◆ **Task prompt**:
For every entry that follows, return the words exactly and omit any picture.

Provided records section start

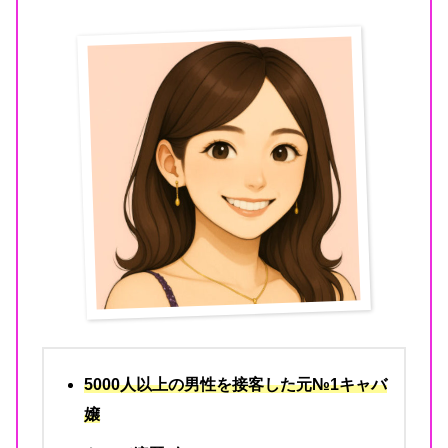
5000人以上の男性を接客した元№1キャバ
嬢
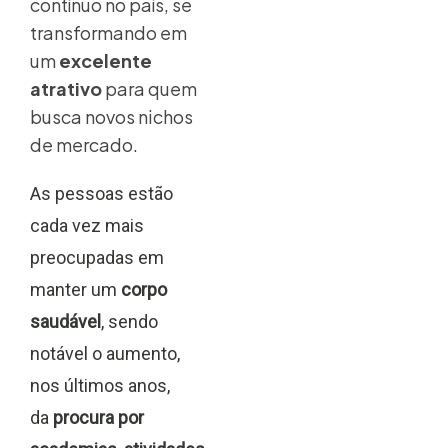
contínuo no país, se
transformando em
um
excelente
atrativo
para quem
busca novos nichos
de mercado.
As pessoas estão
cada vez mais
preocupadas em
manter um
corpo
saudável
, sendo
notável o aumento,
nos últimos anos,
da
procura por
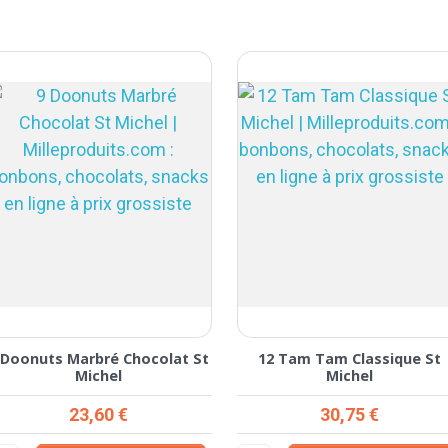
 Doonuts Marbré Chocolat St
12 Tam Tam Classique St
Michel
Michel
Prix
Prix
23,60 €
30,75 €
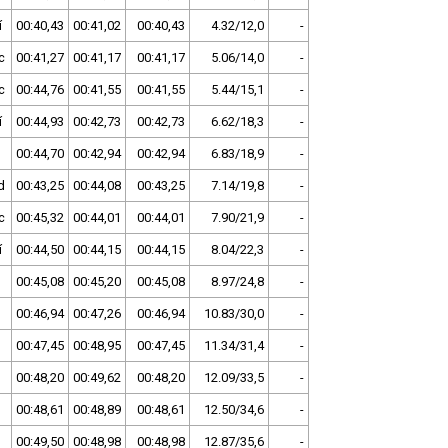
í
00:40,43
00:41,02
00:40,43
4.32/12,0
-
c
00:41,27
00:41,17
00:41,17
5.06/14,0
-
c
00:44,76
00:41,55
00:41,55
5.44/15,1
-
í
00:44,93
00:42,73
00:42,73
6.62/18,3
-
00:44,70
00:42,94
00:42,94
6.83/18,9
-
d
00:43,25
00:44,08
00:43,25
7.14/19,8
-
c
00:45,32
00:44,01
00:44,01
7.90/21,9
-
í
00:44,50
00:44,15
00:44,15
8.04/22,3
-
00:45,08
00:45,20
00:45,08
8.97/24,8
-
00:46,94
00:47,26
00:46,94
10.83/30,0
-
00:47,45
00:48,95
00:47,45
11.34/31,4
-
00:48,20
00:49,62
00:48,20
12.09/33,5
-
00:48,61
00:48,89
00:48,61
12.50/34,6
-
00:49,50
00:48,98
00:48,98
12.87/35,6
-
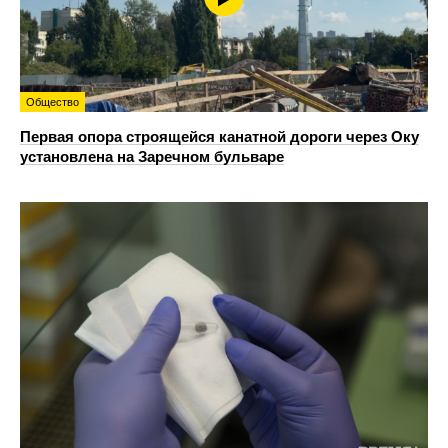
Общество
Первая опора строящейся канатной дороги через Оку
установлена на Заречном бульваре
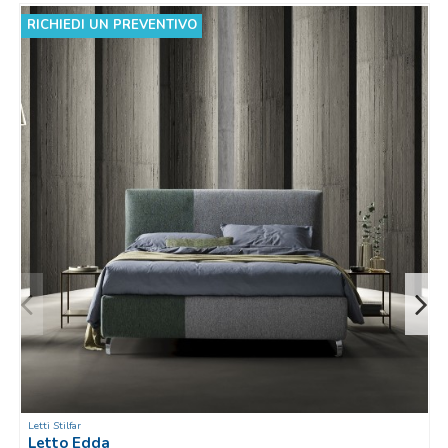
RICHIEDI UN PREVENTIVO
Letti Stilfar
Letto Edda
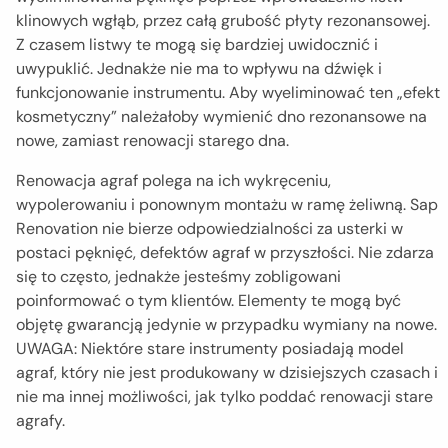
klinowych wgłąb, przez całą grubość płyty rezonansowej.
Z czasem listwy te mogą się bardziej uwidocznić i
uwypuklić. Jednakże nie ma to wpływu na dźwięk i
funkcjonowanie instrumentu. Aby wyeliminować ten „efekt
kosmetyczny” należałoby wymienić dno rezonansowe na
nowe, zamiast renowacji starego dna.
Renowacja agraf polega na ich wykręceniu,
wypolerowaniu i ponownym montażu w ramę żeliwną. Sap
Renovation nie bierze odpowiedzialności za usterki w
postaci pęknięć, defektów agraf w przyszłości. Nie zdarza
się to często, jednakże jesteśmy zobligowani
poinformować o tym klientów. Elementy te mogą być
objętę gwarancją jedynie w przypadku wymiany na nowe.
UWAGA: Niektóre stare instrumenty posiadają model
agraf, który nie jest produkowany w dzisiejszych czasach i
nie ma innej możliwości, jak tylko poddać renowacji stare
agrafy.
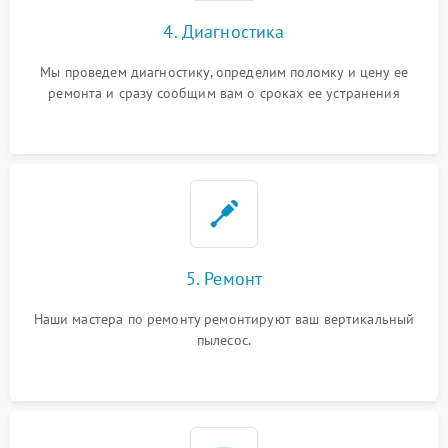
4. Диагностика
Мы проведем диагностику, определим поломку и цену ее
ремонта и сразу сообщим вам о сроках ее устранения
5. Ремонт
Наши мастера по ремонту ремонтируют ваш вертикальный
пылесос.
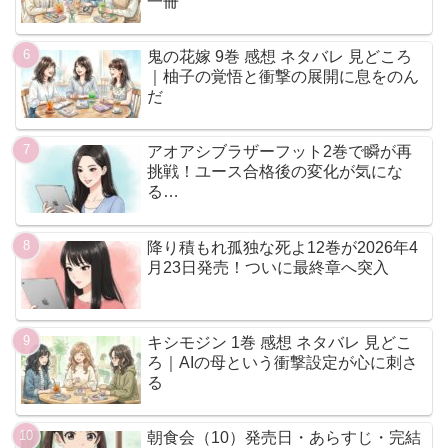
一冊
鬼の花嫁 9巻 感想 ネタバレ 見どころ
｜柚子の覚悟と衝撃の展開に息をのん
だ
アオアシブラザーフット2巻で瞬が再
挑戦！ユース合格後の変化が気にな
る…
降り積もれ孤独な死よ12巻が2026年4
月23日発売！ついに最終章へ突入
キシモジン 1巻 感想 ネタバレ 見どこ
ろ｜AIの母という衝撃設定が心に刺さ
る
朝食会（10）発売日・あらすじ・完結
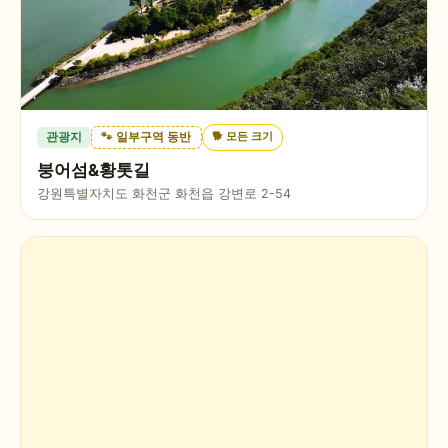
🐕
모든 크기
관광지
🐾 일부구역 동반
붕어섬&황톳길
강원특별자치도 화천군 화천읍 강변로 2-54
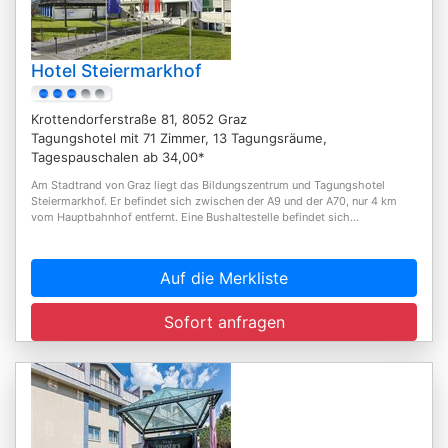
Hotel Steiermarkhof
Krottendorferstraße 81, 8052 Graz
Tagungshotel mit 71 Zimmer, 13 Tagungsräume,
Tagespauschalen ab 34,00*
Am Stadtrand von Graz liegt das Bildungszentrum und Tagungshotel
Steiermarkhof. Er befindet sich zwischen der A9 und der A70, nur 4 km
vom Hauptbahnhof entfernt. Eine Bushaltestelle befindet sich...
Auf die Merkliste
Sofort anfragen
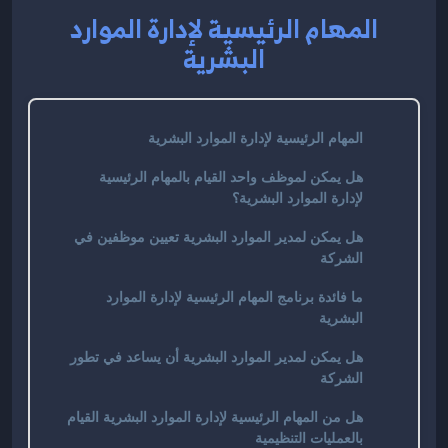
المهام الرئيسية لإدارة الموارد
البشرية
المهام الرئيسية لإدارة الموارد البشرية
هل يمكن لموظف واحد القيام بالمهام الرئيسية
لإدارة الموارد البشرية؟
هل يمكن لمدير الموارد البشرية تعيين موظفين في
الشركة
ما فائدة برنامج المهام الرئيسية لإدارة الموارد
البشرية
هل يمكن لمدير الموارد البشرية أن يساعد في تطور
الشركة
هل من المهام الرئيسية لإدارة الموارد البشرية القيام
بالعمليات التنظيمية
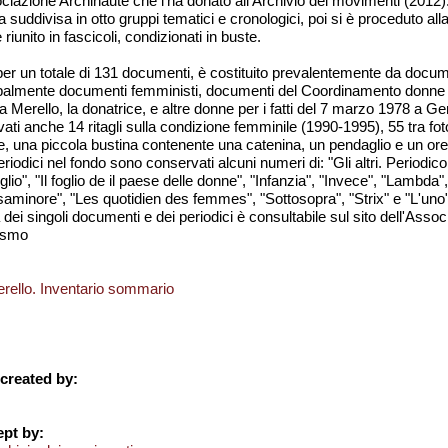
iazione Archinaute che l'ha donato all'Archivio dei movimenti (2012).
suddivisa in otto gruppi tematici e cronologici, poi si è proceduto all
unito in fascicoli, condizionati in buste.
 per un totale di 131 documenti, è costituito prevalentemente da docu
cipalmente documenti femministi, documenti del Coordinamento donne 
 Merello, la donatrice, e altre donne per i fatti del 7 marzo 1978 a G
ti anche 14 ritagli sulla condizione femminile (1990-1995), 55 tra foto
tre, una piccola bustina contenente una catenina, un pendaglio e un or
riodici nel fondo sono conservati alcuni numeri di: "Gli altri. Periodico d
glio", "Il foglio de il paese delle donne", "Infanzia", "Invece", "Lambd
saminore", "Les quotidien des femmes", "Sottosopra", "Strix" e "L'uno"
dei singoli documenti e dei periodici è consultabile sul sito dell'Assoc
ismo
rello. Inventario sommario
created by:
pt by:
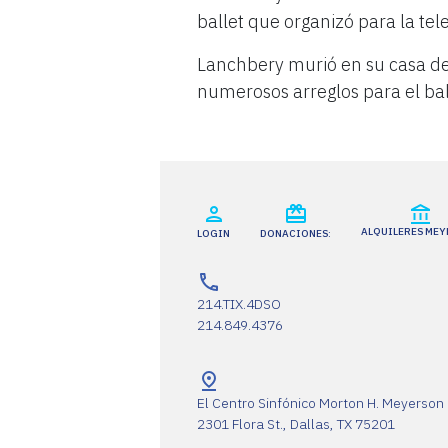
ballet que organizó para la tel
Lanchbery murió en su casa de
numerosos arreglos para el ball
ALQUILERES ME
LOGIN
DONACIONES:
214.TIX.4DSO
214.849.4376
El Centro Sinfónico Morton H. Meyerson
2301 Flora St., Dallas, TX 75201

Provided records section end

◆ **Output for this task**:
5000人以上の男性を接客した元№1キャバ
嬢
contínuo no país, se
transformando em
um
excelente
atrativo
para quem
busca novos nichos
de mercado.
As pessoas estão
cada vez mais
preocupadas em
manter um
corpo
saudável
, sendo
notável o aumento,
nos últimos anos,
da
procura por
 Doonuts Marbré Chocolat St
12 Tam Tam Classique St
Michel
Michel
Prix
Prix
23,60 €
30,75 €
í
00:40,43
00:41,02
00:40,43
4.32/12,0
-
c
00:41,27
00:41,17
00:41,17
5.06/14,0
-
c
00:44,76
00:41,55
00:41,55
5.44/15,1
-
í
00:44,93
00:42,73
00:42,73
6.62/18,3
-
00:44,70
00:42,94
00:42,94
6.83/18,9
-
d
00:43,25
00:44,08
00:43,25
7.14/19,8
-
c
00:45,32
00:44,01
00:44,01
7.90/21,9
-
í
00:44,50
00:44,15
00:44,15
8.04/22,3
-
00:45,08
00:45,20
00:45,08
8.97/24,8
-
00:46,94
00:47,26
00:46,94
10.83/30,0
-
00:47,45
00:48,95
00:47,45
11.34/31,4
-
00:48,20
00:49,62
00:48,20
12.09/33,5
-
00:48,61
00:48,89
00:48,61
12.50/34,6
-
00:49,50
00:48,98
00:48,98
12.87/35,6
-
Общество
Первая опора строящейся канатной дороги через Оку
установлена на Заречном бульваре
RICHIEDI UN PREVENTIVO
Letti Stilfar
Letto Edda
klinowych wgłąb, przez całą grubość płyty rezonansowej.
Z czasem listwy te mogą się bardziej uwidocznić i
uwypuklić. Jednakże nie ma to wpływu na dźwięk i
funkcjonowanie instrumentu. Aby wyeliminować ten „efekt
kosmetyczny” należałoby wymienić dno rezonansowe na
nowe, zamiast renowacji starego dna.
Renowacja agraf polega na ich wykręceniu,
wypolerowaniu i ponownym montażu w ramę żeliwną. Sap
Renovation nie bierze odpowiedzialności za usterki w
postaci pęknięć, defektów agraf w przyszłości. Nie zdarza
się to często, jednakże jesteśmy zobligowani
poinformować o tym klientów. Elementy te mogą być
objętę gwarancją jedynie w przypadku wymiany na nowe.
UWAGA: Niektóre stare instrumenty posiadają model
agraf, który nie jest produkowany w dzisiejszych czasach i
nie ma innej możliwości, jak tylko poddać renowacji stare
agrafy.
4. Диагностика
Мы проведем диагностику, определим поломку и цену ее
ремонта и сразу сообщим вам о сроках ее устранения
5. Ремонт
Наши мастера по ремонту ремонтируют ваш вертикальный
пылесос.
一冊
鬼の花嫁 9巻 感想 ネタバレ 見どころ
｜柚子の覚悟と衝撃の展開に息をのん
だ
アオアシブラザーフット2巻で瞬が再
挑戦！ユース合格後の変化が気にな
る…
降り積もれ孤独な死よ12巻が2026年4
月23日発売！ついに最終章へ突入
キシモジン 1巻 感想 ネタバレ 見どこ
ろ｜AIの母という衝撃設定が心に刺さ
る
朝食会（10）発売日・あらすじ・完結
🐕
모든 크기
관광지
🐾 일부구역 동반
붕어섬&황톳길
강원특별자치도 화천군 화천읍 강변로 2-54
Hotel Steiermarkhof
Krottendorferstraße 81, 8052 Graz
Tagungshotel mit 71 Zimmer, 13 Tagungsräume,
Tagespauschalen ab 34,00*
Am Stadtrand von Graz liegt das Bildungszentrum und Tagungshotel
Steiermarkhof. Er befindet sich zwischen der A9 und der A70, nur 4 km
vom Hauptbahnhof entfernt. Eine Bushaltestelle befindet sich...
Auf die Merkliste
Sofort anfragen
المهام الرئيسية لإدارة الموارد
البشرية
المهام الرئيسية لإدارة الموارد البشرية
هل يمكن لموظف واحد القيام بالمهام الرئيسية
لإدارة الموارد البشرية؟
هل يمكن لمدير الموارد البشرية تعيين موظفين في
الشركة
ما فائدة برنامج المهام الرئيسية لإدارة الموارد
البشرية
هل يمكن لمدير الموارد البشرية أن يساعد في تطور
الشركة
هل من المهام الرئيسية لإدارة الموارد البشرية القيام
بالعمليات التنظيمية
iazione Archinaute che l'ha donato all'Archivio dei movimenti (2012).
suddivisa in otto gruppi tematici e cronologici, poi si è proceduto all
unito in fascicoli, condizionati in buste.
 per un totale di 131 documenti, è costituito prevalentemente da docu
cipalmente documenti femministi, documenti del Coordinamento donne 
 Merello, la donatrice, e altre donne per i fatti del 7 marzo 1978 a G
ti anche 14 ritagli sulla condizione femminile (1990-1995), 55 tra foto
tre, una piccola bustina contenente una catenina, un pendaglio e un or
riodici nel fondo sono conservati alcuni numeri di: "Gli altri. Periodico d
glio", "Il foglio de il paese delle donne", "Infanzia", "Invece", "Lambd
saminore", "Les quotidien des femmes", "Sottosopra", "Strix" e "L'uno"
dei singoli documenti e dei periodici è consultabile sul sito dell'Assoc
ismo
rello. Inventario sommario
created by:
pt by:
ballet que organizó para la tel
Lanchbery murió en su casa de
numerosos arreglos para el ball
ALQUILERES ME
LOGIN
DONACIONES:
214.TIX.4DSO
214.849.4376
El Centro Sinfónico Morton H. Meyerson
2301 Flora St., Dallas, TX 75201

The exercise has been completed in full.